What did General McChrystal do wrong? Is it really news that a bunch of soldiers when relaxing in a bar bitch about politicians? Is the public really shocked? There has been a scene like that in almost every war movie. It’s so commonplace that it can’t be news. A soldier fighting a war thinks the politicians on the other side of the world are out of touch. That’s such a cliche…
So what did he do wrong? This was a catatactic blunder. It was a level confusion, a breaching of the barrier between the private man and the public role. In this case, the individual is on level one and the public office is the meta-level above it. There is no problem with an individual having those thoughts. There is a problem with the leader of the armed forces disagreeing with the President in public. Rolling Stone is also guilty here. General McChrystal did not call a press conference and announce to the world his misgivings. His aides were making in appropriate jokes getting drunk in a bar in Paris.
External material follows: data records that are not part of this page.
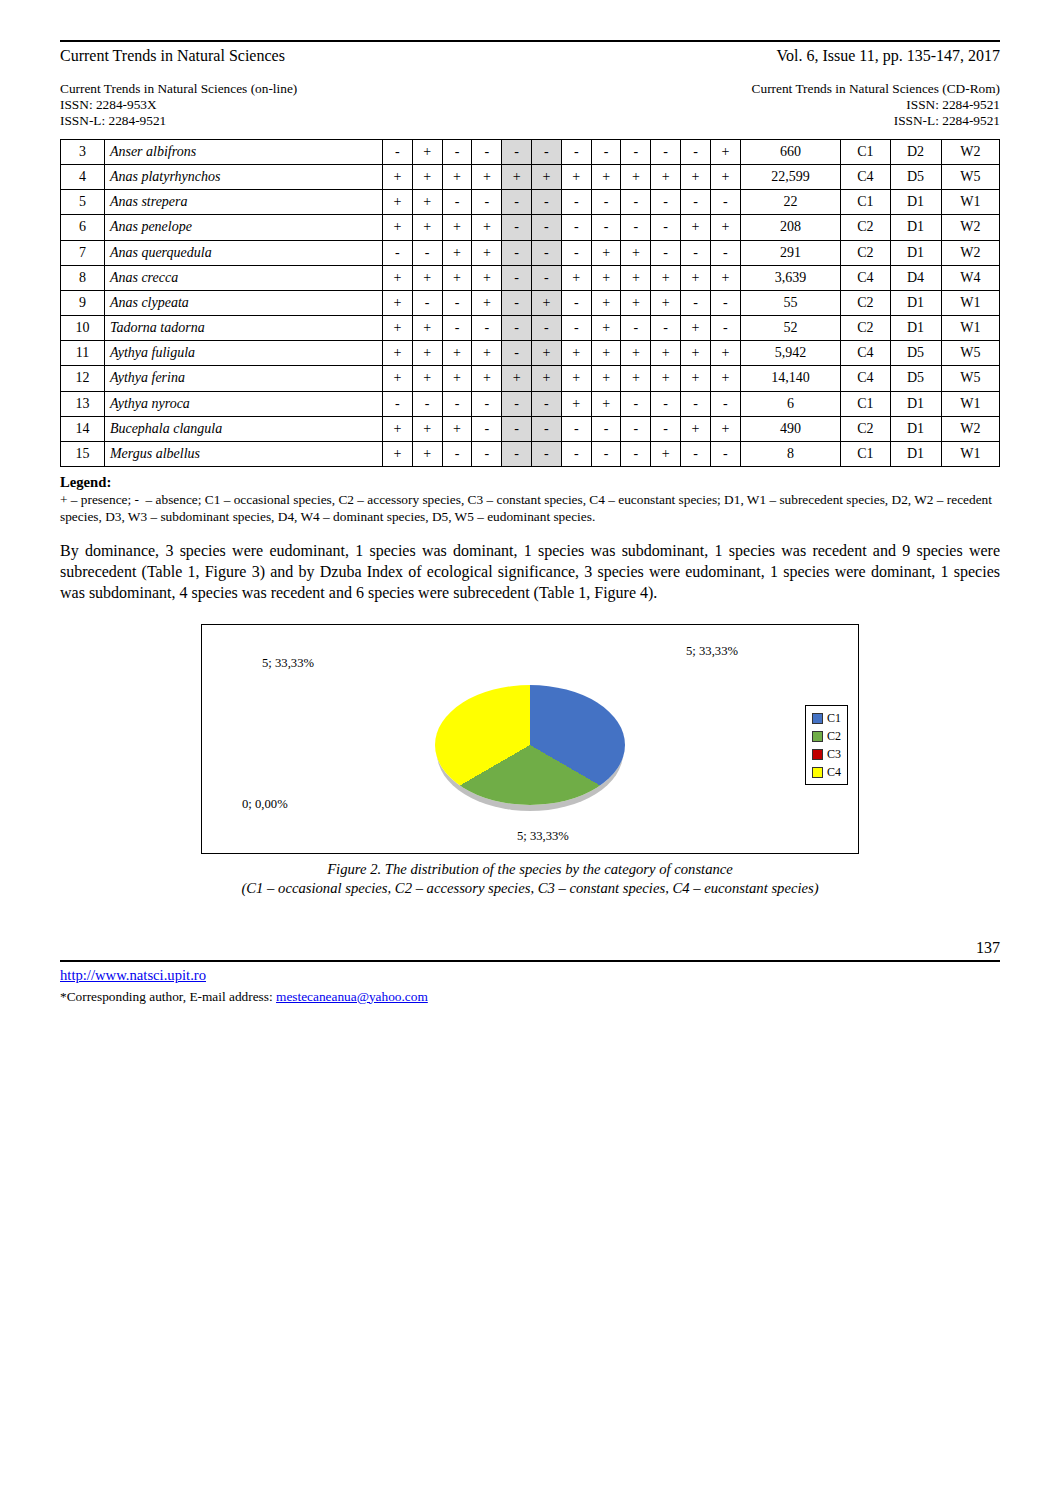Current Trends in Natural Sciences
Vol. 6, Issue 11, pp. 135-147, 2017
Current Trends in Natural Sciences (on-line)
ISSN: 2284-953X
ISSN-L: 2284-9521
Current Trends in Natural Sciences (CD-Rom)
ISSN: 2284-9521
ISSN-L: 2284-9521
| 3 | Anser albifrons | - | + | - | - | - | - | - | - | - | - | - | + | 660 | C1 | D2 | W2 |
| 4 | Anas platyrhynchos | + | + | + | + | + | + | + | + | + | + | + | + | 22,599 | C4 | D5 | W5 |
| 5 | Anas strepera | + | + | - | - | - | - | - | - | - | - | - | - | 22 | C1 | D1 | W1 |
| 6 | Anas penelope | + | + | + | + | - | - | - | - | - | - | + | + | 208 | C2 | D1 | W2 |
| 7 | Anas querquedula | - | - | + | + | - | - | - | + | + | - | - | - | 291 | C2 | D1 | W2 |
| 8 | Anas crecca | + | + | + | + | - | - | + | + | + | + | + | + | 3,639 | C4 | D4 | W4 |
| 9 | Anas clypeata | + | - | - | + | - | + | - | + | + | + | - | - | 55 | C2 | D1 | W1 |
| 10 | Tadorna tadorna | + | + | - | - | - | - | - | + | - | - | + | - | 52 | C2 | D1 | W1 |
| 11 | Aythya fuligula | + | + | + | + | - | + | + | + | + | + | + | + | 5,942 | C4 | D5 | W5 |
| 12 | Aythya ferina | + | + | + | + | + | + | + | + | + | + | + | + | 14,140 | C4 | D5 | W5 |
| 13 | Aythya nyroca | - | - | - | - | - | - | + | + | - | - | - | - | 6 | C1 | D1 | W1 |
| 14 | Bucephala clangula | + | + | + | - | - | - | - | - | - | - | + | + | 490 | C2 | D1 | W2 |
| 15 | Mergus albellus | + | + | - | - | - | - | - | - | - | + | - | - | 8 | C1 | D1 | W1 |
Legend:
+ – presence; - – absence; C1 – occasional species, C2 – accessory species, C3 – constant species, C4 – euconstant species; D1, W1 – subrecedent species, D2, W2 – recedent species, D3, W3 – subdominant species, D4, W4 – dominant species, D5, W5 – eudominant species.
By dominance, 3 species were eudominant, 1 species was dominant, 1 species was subdominant, 1 species was recedent and 9 species were subrecedent (Table 1, Figure 3) and by Dzuba Index of ecological significance, 3 species were eudominant, 1 species were dominant, 1 species was subdominant, 4 species was recedent and 6 species were subrecedent (Table 1, Figure 4).
5; 33,33%
5; 33,33%
0; 0,00%
5; 33,33%
C1
C2
C3
C4
Figure 2. The distribution of the species by the category of constance
(C1 – occasional species, C2 – accessory species, C3 – constant species, C4 – euconstant species)
137
http://www.natsci.upit.ro
*Corresponding author, E-mail address: mestecaneanua@yahoo.com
We have all done that. It was Rolling Stone who took it across the barrier from the private to the public.
You may say it is foolish to air your true feelings when there is a journalist lurking around. Its only a small step from there to believing that public officials should routinely lie to the press. That is not a good result. The real fault lies with us – the reading public – and the need to view the category of ‘public role’ as more important than the human one. Surely this was a case where the context of the comments was a vitally import qualifying factor. They got ignored as the categorisation process crossed the catataxic boundary between the human level and the public level.